The National Institute for Automotive Service Excellence (ASE) is introducing a new addition to the Automobile Technician certification test series — the Light Vehicle Diesel Engines Test (A9). The new A9 test comes as a response to industry interest in having ASE provide a certification path for technicians working on light diesel engines, which many vehicle manufacturers are planning to incorporate in existing production automobiles and light trucks in order to enhance their lineup. The first A9 tests will be offered in the May 2009 ASE Test Administration.
“Diesel engines have been available in light-duty trucks for quite some time now,” said Tim Zilke, ASE president and CEO. “Recent advances in diesel technology in the area of emissions and fuel economy have revived the interest for this power plant in the passenger car market in a big way. It is important to note that the new light-duty diesel test will be offered as an addition to the Automobile Technician certification test series, and will not be required in order for technicians to achieve Master Technician status.”
The ASE A9 test will cover automobiles and light trucks equipped with light-duty diesel engines up through and including Class 3 (up to14,000 lbs. GVW). The test has been in the research and development stage for approximately three years, and has been developed using the well-established ASE workshop process, which assembles some of the best subject matter experts in the industry to outline the test content and write the test questions. Although the Task List (job skills) and test specifications are still being refined, the general areas of knowledge for the A9 include:
• General diagnosis;
• Cylinder head and valve train diagnosis and repair;
• Engine block diagnosis and repair;
• Lubrication and cooling system diagnosis and repair;
• Air induction and exhaust systems diagnosis and repair; and
• Fuel system diagnosis and repair.
As in the past when ASE has introduced a new test, the first A9 test will have twice the number of questions as identified in the test specifications. The double-length test helps ASE quickly develop a bank of qualified test questions that have passed the question validation process, which ensures that all questions that are used to make a pass/fail decision are accurate and fair to technicians who desire to earn the credential. As with all ASE tests, a Passing Score Workshop will be held immediately following the test administration in May, and the results of the workshop activities will ultimately determine the passing score for the A9 test.
Initially, the A9 test will be offered only in the paper-and-pencil testing format that ASE offers in May and November. But, like the rest of the A-Series automobile technician certification tests, the A9 test will eventually be offered in the Computer-Based (CBT) testing format as well.

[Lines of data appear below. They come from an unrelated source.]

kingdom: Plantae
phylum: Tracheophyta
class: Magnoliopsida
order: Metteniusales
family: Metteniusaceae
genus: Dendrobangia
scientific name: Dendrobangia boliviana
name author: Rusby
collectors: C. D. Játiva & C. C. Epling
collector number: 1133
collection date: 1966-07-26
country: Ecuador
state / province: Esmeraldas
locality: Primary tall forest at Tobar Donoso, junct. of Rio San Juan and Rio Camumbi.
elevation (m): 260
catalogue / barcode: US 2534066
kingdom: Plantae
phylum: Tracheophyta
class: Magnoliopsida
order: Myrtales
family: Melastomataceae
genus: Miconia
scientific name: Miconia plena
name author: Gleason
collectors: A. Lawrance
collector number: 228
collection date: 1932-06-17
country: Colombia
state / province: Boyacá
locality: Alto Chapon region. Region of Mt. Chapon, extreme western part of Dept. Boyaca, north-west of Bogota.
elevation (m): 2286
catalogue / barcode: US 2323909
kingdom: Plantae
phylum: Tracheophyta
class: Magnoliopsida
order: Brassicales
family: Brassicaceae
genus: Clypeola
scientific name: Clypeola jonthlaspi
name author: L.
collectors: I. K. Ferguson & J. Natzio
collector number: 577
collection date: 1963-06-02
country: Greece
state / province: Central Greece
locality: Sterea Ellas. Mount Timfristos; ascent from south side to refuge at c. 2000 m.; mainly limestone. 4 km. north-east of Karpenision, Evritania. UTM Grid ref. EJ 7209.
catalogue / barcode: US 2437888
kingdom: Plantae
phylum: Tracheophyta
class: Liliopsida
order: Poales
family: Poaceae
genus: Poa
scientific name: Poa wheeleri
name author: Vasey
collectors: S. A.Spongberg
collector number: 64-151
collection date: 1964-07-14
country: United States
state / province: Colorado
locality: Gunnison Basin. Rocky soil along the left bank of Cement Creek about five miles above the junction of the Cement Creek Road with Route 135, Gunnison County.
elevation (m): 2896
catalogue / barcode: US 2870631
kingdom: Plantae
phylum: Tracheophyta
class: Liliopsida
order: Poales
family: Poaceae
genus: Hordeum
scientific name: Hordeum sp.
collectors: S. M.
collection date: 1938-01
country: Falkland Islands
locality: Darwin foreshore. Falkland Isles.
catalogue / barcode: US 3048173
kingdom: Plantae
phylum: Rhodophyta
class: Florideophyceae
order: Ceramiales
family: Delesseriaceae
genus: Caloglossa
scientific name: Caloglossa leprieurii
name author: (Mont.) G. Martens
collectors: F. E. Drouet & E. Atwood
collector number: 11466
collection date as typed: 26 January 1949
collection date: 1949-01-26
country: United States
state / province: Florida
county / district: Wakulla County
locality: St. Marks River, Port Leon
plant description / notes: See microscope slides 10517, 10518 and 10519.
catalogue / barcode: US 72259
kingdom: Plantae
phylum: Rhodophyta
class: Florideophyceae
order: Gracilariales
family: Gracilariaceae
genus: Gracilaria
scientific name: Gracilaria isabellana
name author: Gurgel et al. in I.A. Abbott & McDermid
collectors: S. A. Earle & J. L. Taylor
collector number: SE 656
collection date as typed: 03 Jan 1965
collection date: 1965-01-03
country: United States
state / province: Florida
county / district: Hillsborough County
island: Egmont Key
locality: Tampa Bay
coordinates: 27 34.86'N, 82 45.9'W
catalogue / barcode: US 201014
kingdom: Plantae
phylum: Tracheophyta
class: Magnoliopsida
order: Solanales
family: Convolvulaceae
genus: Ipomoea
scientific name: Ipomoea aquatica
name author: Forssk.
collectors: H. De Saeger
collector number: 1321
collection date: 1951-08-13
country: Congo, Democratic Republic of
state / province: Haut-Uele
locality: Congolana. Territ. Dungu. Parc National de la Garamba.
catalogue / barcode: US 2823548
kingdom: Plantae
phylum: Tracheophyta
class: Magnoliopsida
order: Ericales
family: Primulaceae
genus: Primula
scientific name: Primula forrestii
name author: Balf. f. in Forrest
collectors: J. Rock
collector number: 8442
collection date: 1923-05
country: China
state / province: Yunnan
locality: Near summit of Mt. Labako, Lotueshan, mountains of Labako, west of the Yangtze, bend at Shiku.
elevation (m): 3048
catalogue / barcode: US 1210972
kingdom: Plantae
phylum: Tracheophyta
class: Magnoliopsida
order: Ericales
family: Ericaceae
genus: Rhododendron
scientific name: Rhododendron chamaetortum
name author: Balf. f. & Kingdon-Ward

It has been about 15 years since ASE has offered a new certification test for automobile/light truck technicians, the last being the Advanced Engine Performance Specialist (L1) test introduced in 1994. Since light-duty diesel technology show the promise of a potentially broad application, particularly with existing vehicles and the expected expansion of the diesel automobile market by North American manufacturers, ASE is expanding the credentials offered to automobile technicians who desire professional recognition in their areas of specialty.
Incorporated on June 12, 1972, the National Institute for Automotive Service Excellence was established as a non-profit organization to help improve the quality of automotive service and repair through the voluntary testing and certification of automotive technicians and parts specialists. Today, there are approximately 400,000 ASE-certified professionals at work in dealerships, independent shops, service stations, collision repair shops, auto parts stores, fleets, machine shops, schools and colleges throughout the country.